Martin Haspelmath (/de/; born 2 February 1963 in Hoya, Lower Saxony) is a German linguist working in the field of linguistic typology. He is a researcher at the Max Planck Institute for Evolutionary Anthropology in Leipzig, where he worked from 1998 to 2015 and again since 2020. Between 2015 and 2020, he worked at the Max Planck Institute for the Science of Human History. He is also an honorary professor of linguistics at the University of Leipzig.

==Career==
Haspelmath is one of the editors of the World Atlas of Language Structures and the Glottolog online database, one of the founders of the open access publisher Language Science Press, and has worked on the Standard Average European sprachbund. Besides typology, his research interests include syntactic and morphological theory, language change and language contact.

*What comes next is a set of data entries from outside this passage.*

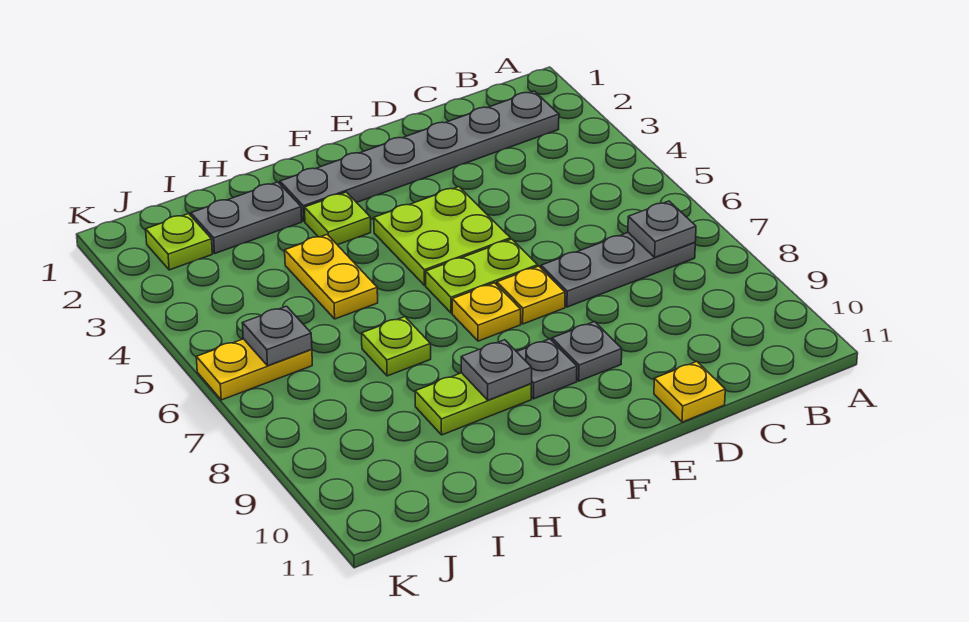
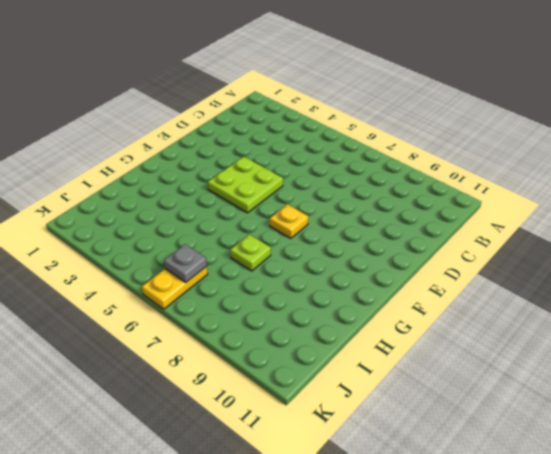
none -> grey plate B2:G2 level 1
none -> grey plate B7:D7 level 1
none -> yellow plate D11 level 1

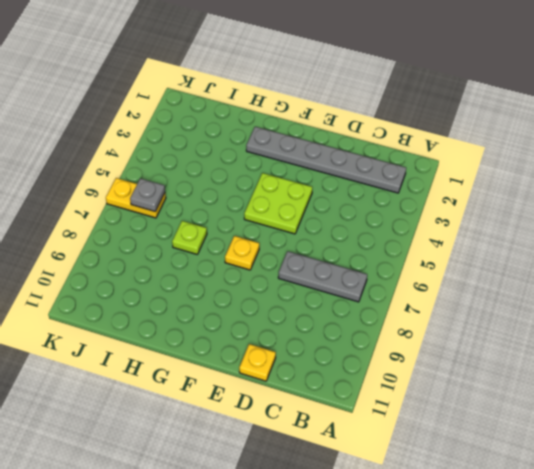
none -> lime plate E6:F6 level 1
none -> yellow plate E7 level 1
none -> grey plate E9 level 1

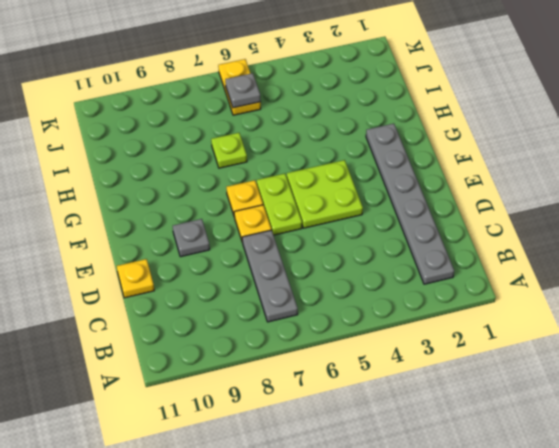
none -> grey plate F9 level 1
none -> lime plate G3 level 1
none -> lime plate G9:H9 level 1

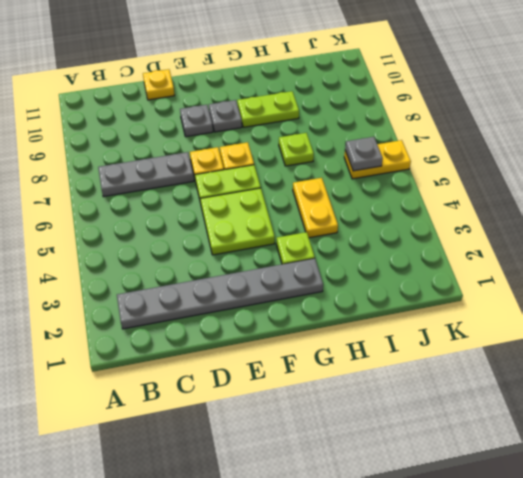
none -> grey plate H2:I2 level 1
none -> lime plate J2 level 1
none -> grey plate B7 level 2

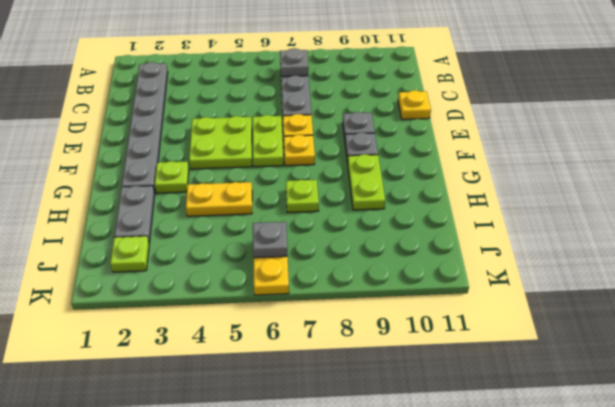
none -> grey plate G9 level 2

He is a member of the Academia Europaea. According to Google Scholar, his work has been cited over 50,000 times and he has an h-index of 95 (as of February 2026). Very active on social media (Facebook), Haspelmath promotes open access publishing in his postings, and raises bigger cross-disciplinary linguistic issues.

==Publications==
=== Monographs ===
- A grammar of Lezgian. Berlin: Mouton de Gruyter, 1993. — 567 pp. — (Mouton Grammar Library, 9)
- Indefinite pronouns. Oxford: Oxford University Press, 1997. — 364 pp. — (Oxford Studies in Typology and Linguistic Theory)
- From space to time: Temporal adverbials in the world's languages. Munich & Newcastle: Lincom Europa, 1997. — 181 pp. — (Lincom Studies in Theoretical Linguistics, 3)
- Understanding morphology. London: Arnold, 2002. — 290 pp. (second edition: with Andrea D. Sims, London: Hodder Education, 2010, — 366 pp.)

=== Edited volumes ===
- Converbs in cross-linguistic perspective: structure and meaning of adverbial verb forms — adverbial participles, gerunds / Ed. by Martin Haspelmath & Ekkehard König. Berlin: Mouton de Gruyter, 1995. — 565 pp. — (Empirical Approaches to Language Typology, 13)
- Language typology and language universals: An international handbook / Ed. by Martin Haspelmath, Ekkehard König, Wulf Oesterreicher and Wolfgang Raible. Vol. 1–2. Berlin: de Gruyter, 2001. — 1856 pp.
- Coordinating constructions / Ed. by Martin Haspelmath. Amsterdam: Benjamins, 2004. — 576 pp. — (Typological Studies in Language, 58)
- The World Atlas of Language Structures / Ed. by Martin Haspelmath, Matthew S. Dryer, David Gil and Bernard Comrie. Oxford: Oxford University Press, 2005. — 695 pp.
- Loanwords in the World's Languages: A Comparative Handbook / Ed. by Martin Haspelmath & Uri Tadmor. Berlin: Mouton de Gruyter, 2009. — 1081 pp.
- Studies in Ditransitive Constructions: A Comparative Handbook / Ed. by Andrej Malchukov, Martin Haspelmath and Bernard Comrie. Berlin: Mouton De Gruyter, 2010. — 772 pp.